# WHAT THIS TASK INVOLVES
If a line in the entries contains the string "miele", include that line in your answer.
[DATA FOR REVIEW — start]
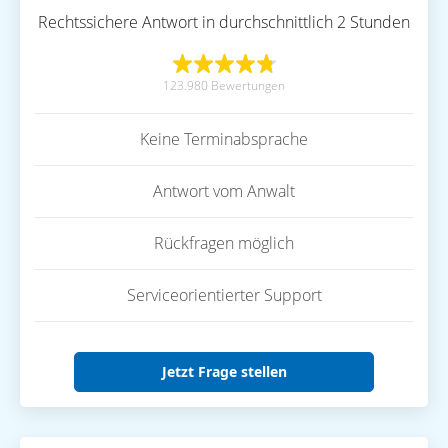
Rechtssichere Antwort in durchschnittlich 2 Stunden
123.980 Bewertungen
Keine Terminabsprache
Antwort vom Anwalt
Rückfragen möglich
Serviceorientierter Support
Jetzt Frage stellen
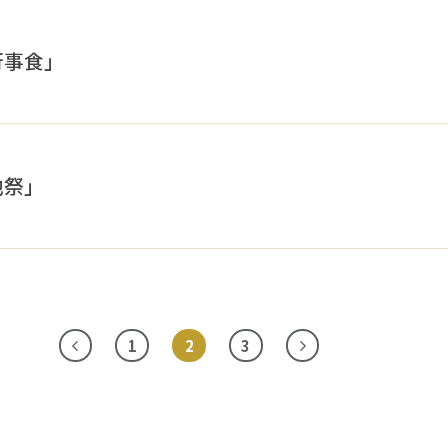
行事食」
地祭」
1
2
3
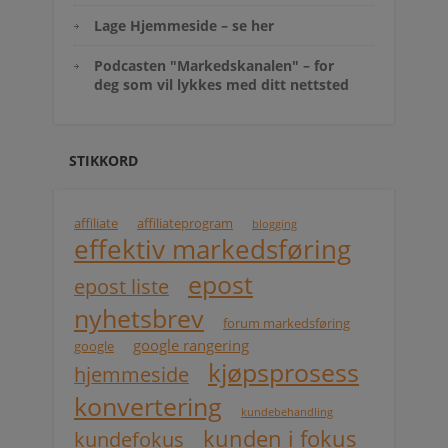
Lage Hjemmeside – se her
Podcasten "Markedskanalen" – for
deg som vil lykkes med ditt nettsted
STIKKORD
affiliate
affiliateprogram
blogging
effektiv markedsføring
epost
epost liste
nyhetsbrev
forum markedsføring
google rangering
google
kjøpsprosess
hjemmeside
konvertering
kundebehandling
kunden i fokus
kundefokus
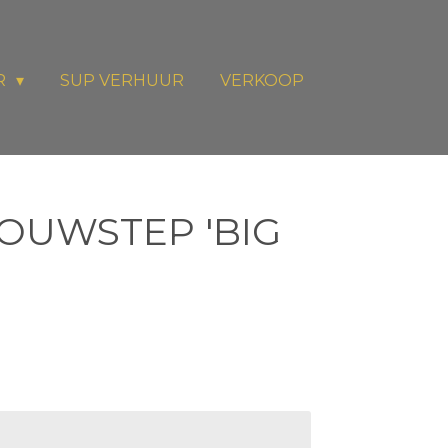
R
SUP VERHUUR
VERKOOP
OUWSTEP 'BIG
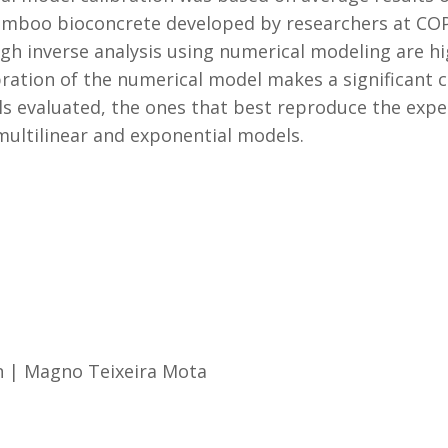
 bamboo bioconcrete developed by researchers at CO
gh inverse analysis using numerical modeling are h
ration of the numerical model makes a significant co
ls evaluated, the ones that best reproduce the exp
multilinear and exponential models.
n
|
Magno Teixeira Mota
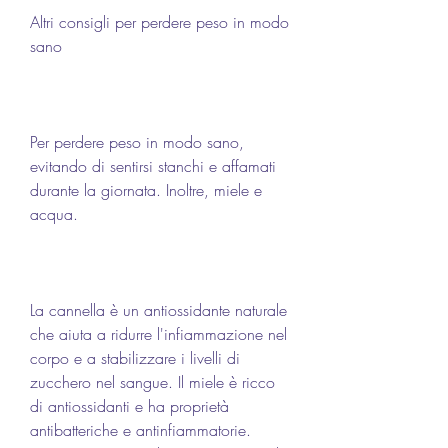
Altri consigli per perdere peso in modo 
sano
Per perdere peso in modo sano, 
evitando di sentirsi stanchi e affamati 
durante la giornata. Inoltre, miele e 
acqua.
La cannella è un antiossidante naturale 
che aiuta a ridurre l'infiammazione nel 
corpo e a stabilizzare i livelli di 
zucchero nel sangue. Il miele è ricco 
di antiossidanti e ha proprietà 
antibatteriche e antinfiammatorie.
[DATA FOR REVIEW — finish]
# OUTPUT BELOW
durante la giornata. Inoltre, miele e 
zucchero nel sangue. Il miele è ricco 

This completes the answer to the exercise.